第49話



 俺は、それに対しての回答はすでに用意していた。

 ……そうでなければ、あの場でランスドに俺の正体を明かすような発言はしなかったからな。

 俺があの場で彼女にあんな発言をした理由は簡単だ。


 いつまでも、正体を隠していたくはなかったからだ。

 ランスドが復活した以上、いずれは他の十柱たちも復活してくるはずだ。

 どうせ、どこかで俺のことに気づくやつは出てくるわけで……その時までに、味方を作っておきたかった。


「ああ、そうだ」


 俺の言葉に焦った様子で、ぎゅっと力強く掴んだアレクシアは俺の顔をじっと見てくる。


「……あなたに、一つだけ、聞きたいことがあります」

「なんだ?」

「……カインは、どうして魔族たちのために戦ったのですか?」

「……」


 それは、予想していなかった質問だった。

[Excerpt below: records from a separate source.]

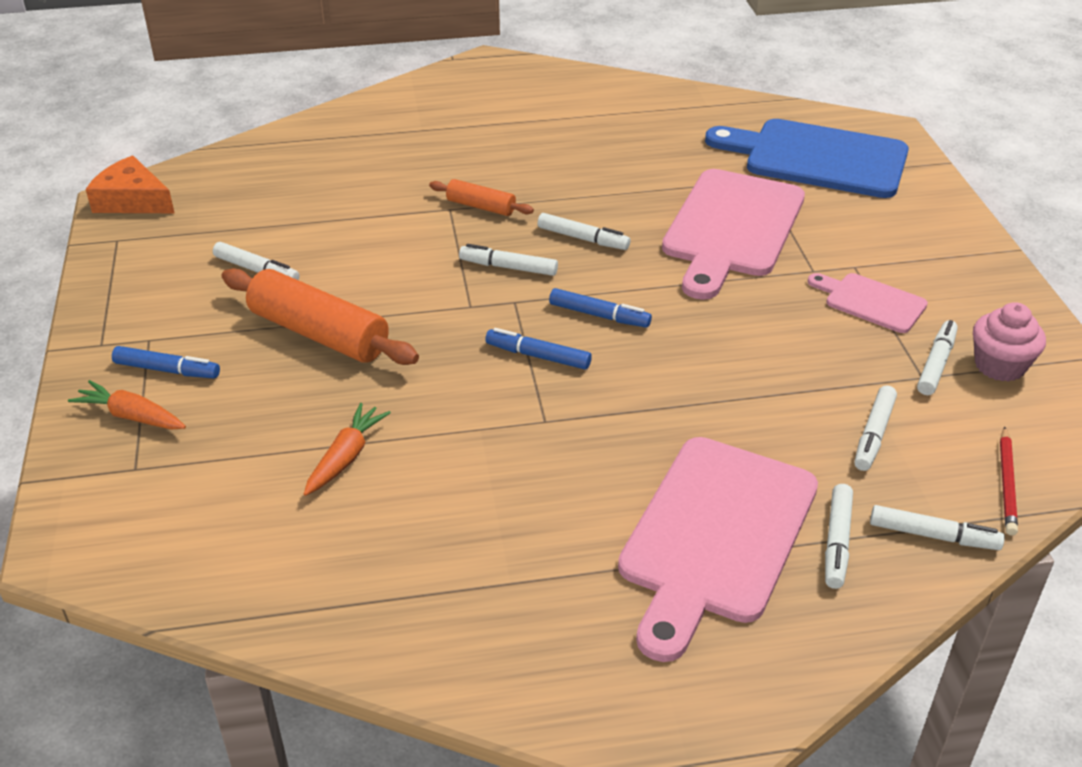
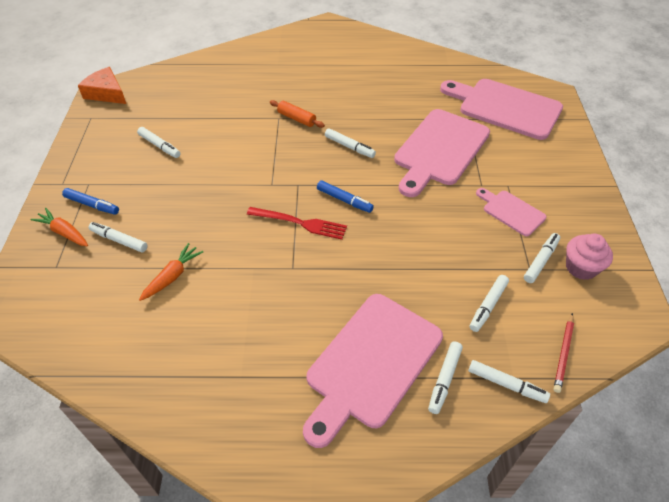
camera: 10 degrees right, 10 degrees up
(319, 334) = (181, 192): orange rolling pin -> none
(508, 267) = (301, 161): white marker -> white marker (119, 240)
(538, 356) = (301, 223): blue marker -> red fork
(818, 158) = (505, 108): blue cutting board -> pink cutting board

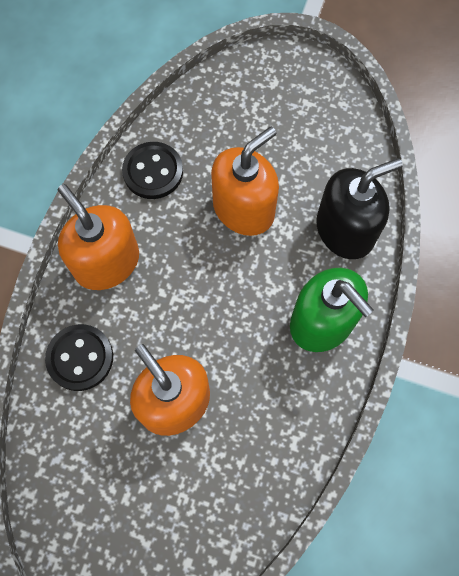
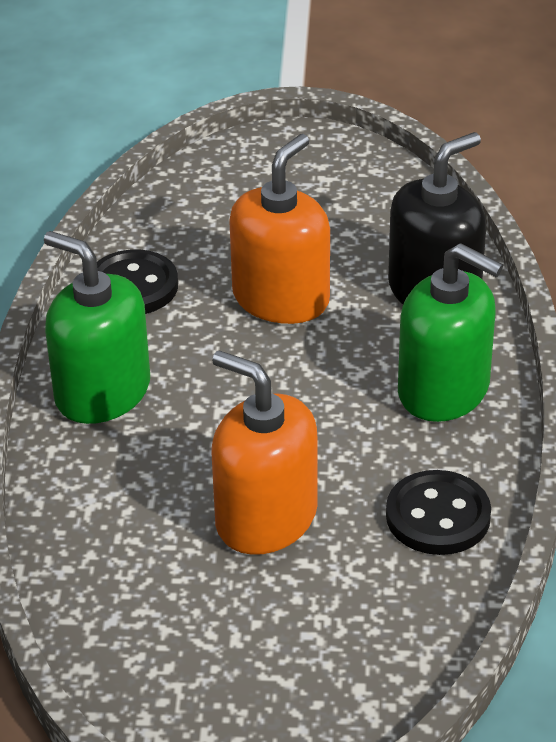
camera: 15 degrees left, 30 degrees down
(80, 358) = (103, 501): black button -> black button (438, 516)
(106, 262) = (102, 392): orange soap dispenser -> green soap dispenser

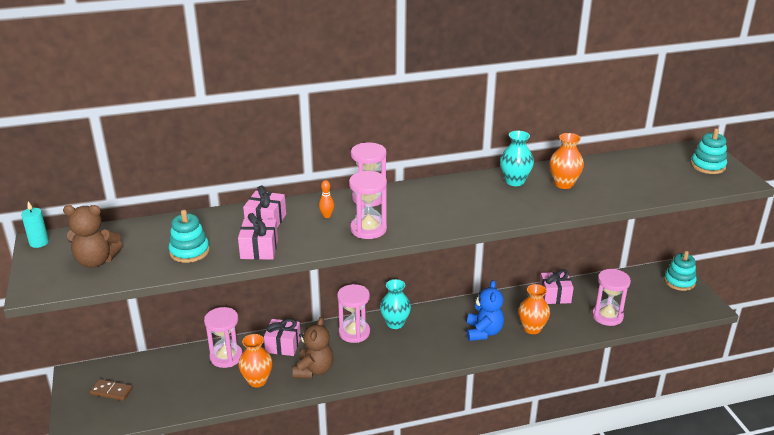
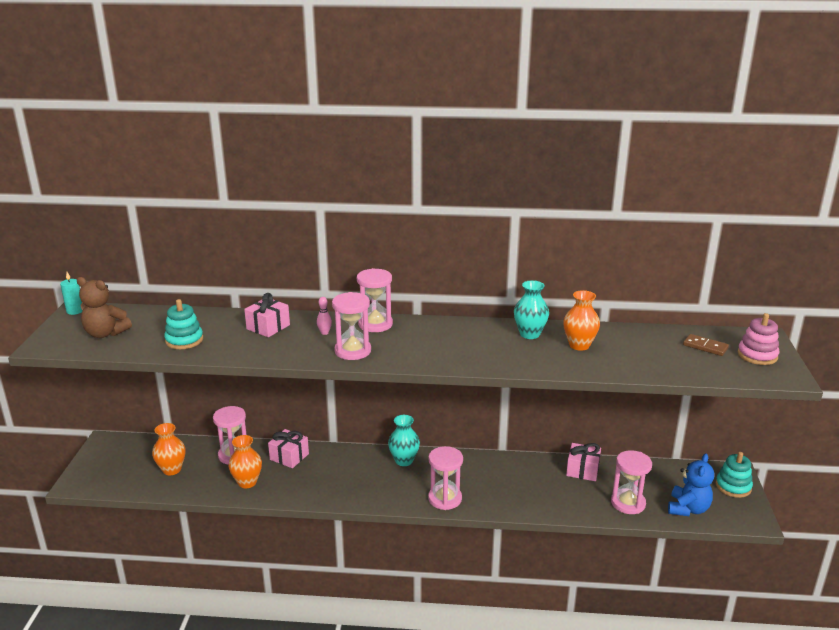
camera: 20 degrees right, 5 degrees down
(111, 391) = (123, 462): brown domino -> brown domino (705, 347)
(259, 249) = (243, 350): pink gift -> none
(314, 370) = (302, 485): brown teddy bear -> none
(327, 216) = (324, 333): orange bowling pin -> pink bowling pin
(354, 332) = (360, 460): pink hourglass -> pink hourglass (445, 499)
(483, 332) = (486, 489): blue teddy bear -> blue teddy bear (688, 509)
(532, 328) = (538, 497): orange vase -> orange vase (172, 469)
(707, 166) = (757, 355): turquoise stacking toy -> pink stacking toy

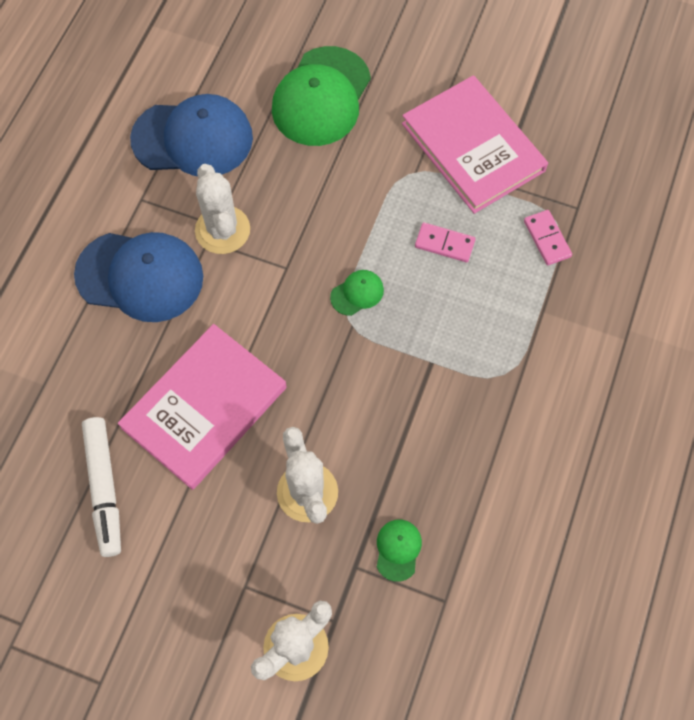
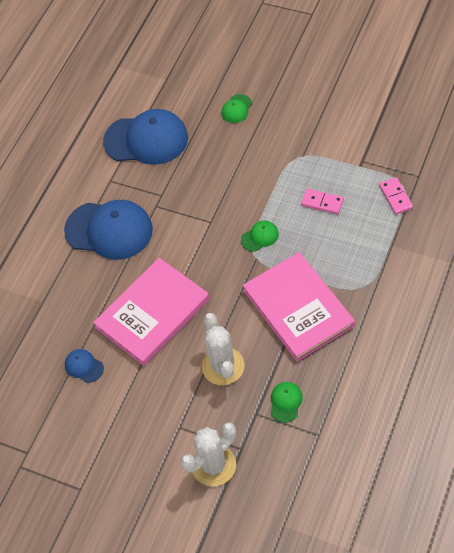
camera: 10 degrees right, 10 degrees down
(104, 488) = (84, 366): white marker -> blue cap
(222, 230) = (166, 198): white cactus -> none
(321, 97) = (236, 109): green cap -> green cap, size x0.43
(473, 147) = (344, 138): pink book -> pink book (298, 308)

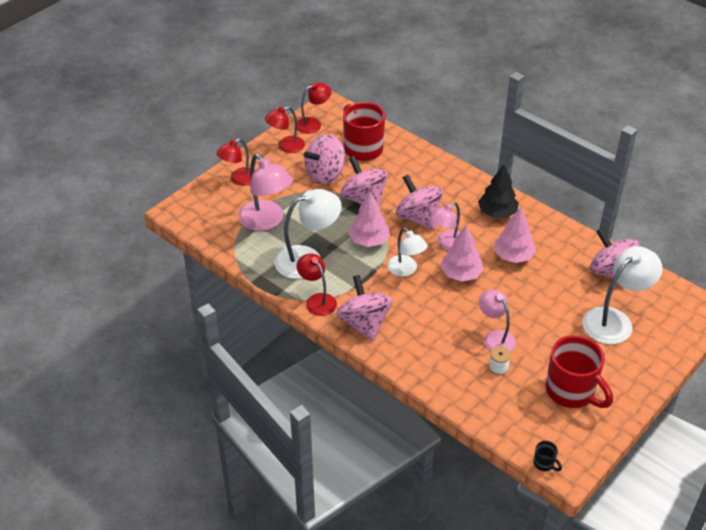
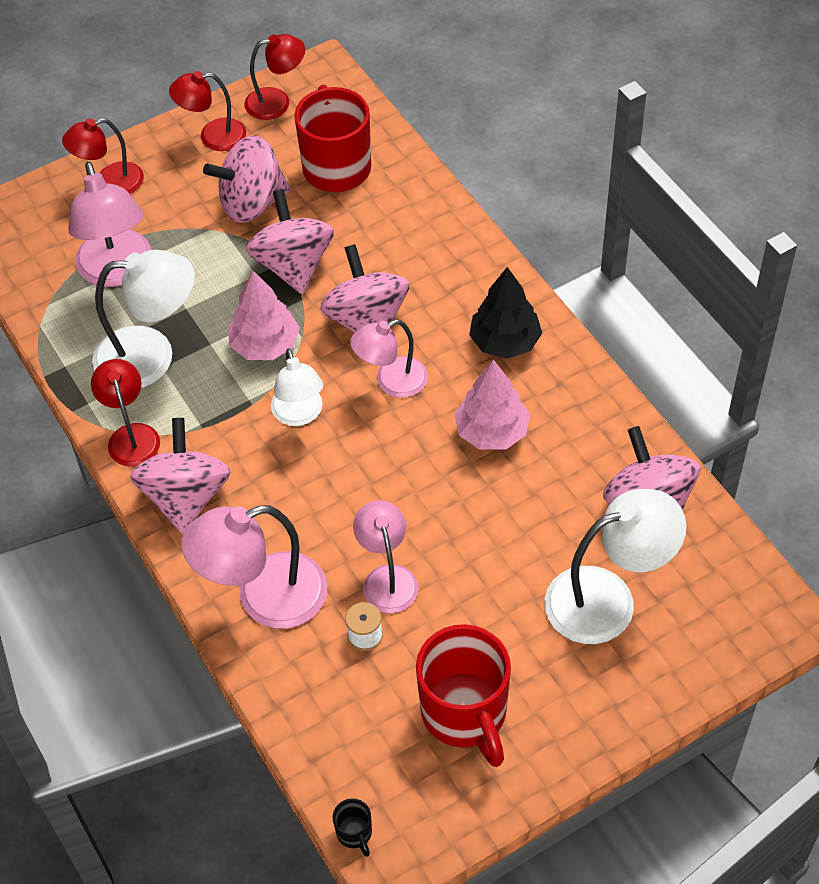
camera: 20 degrees right, 10 degrees up
(434, 362) = (264, 597): none -> pink lamp
(461, 274) = (387, 445): pink tree -> none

アレクシアはじっと、俺の目を見てくる。


「……どういうことだ?」


 アレクシアの質問は、おかしい。

 俺がカインかどうか、それについて問いかけてくるものだとばかりに、俺は考えていた。

 だが、彼女がいざ口にした言葉は、俺の存在について問うもの。


 とはいえ、英雄カインが魔族たちのために戦ったという事実を知る人間は、当時生きていた者たちか俺くらいしか知らないだろう。


 だって、カインを英雄として捏造したのは教会なんだからな。

 大聖女もグランドも憧れの存在だと語っていたから、その事実は間違いないだろう。

 そこまで考えて、俺は少し悩んだあとで……アレクシアをじっと見る。


 ……俺は、特別な人間なんだとばかりに思っていた。

 実際、主人公に転生し、今もこうして強くてニューゲームになっているのだから、それは間違いではないだろう。

 だが、その特別な人間が俺だけではなかったとしたら?


「……アレクシア。お前も、昔を知る人なのか?」

「……」


 アレクシアは俺の問いかけに、ゆっくりと頷いた。

 ……誰、だ?


 咄嗟に浮かんだのは、ミハエル、サーヤ、フォースの三人たちだった。

 だからこそ、警戒する。……さすがに、千五百年前のことを引っ張りだして殺してくる様なやつはいないだろうとは思っていたが、それでも可能性がないとも限らない。


 それに、アレクシアは続編のラスボスだ。……例えば、仮に前作主人公が仲間に加えていた人間の一人が転生した姿だとすれば、今の彼女の強さに関しても、分からないではない。


 ぐっと唇を噛んでから、彼女は俺の方へ一歩歩いてくると、俺の手をゆっくりと掴んだ。


「おじさん」


 アレクシアは俺の手を握りながらからかうように笑う。

 俺は彼女のその言葉に、自分の最後の記憶を思い出す。


「……アパル、か?」

「……見て、分かりませんか?」


 いや、分からねぇよ。

 アレクシアは少し不満そうに頬を膨らませてから、俺の方に抱きついてくる。

 彼女の体を受け止めた俺は、


「……悪かった」


 短く、そう伝えるしかなかった。

 しかし、俺の言葉が意外だったのか、アレクシアは不思議そうに首を傾げていた。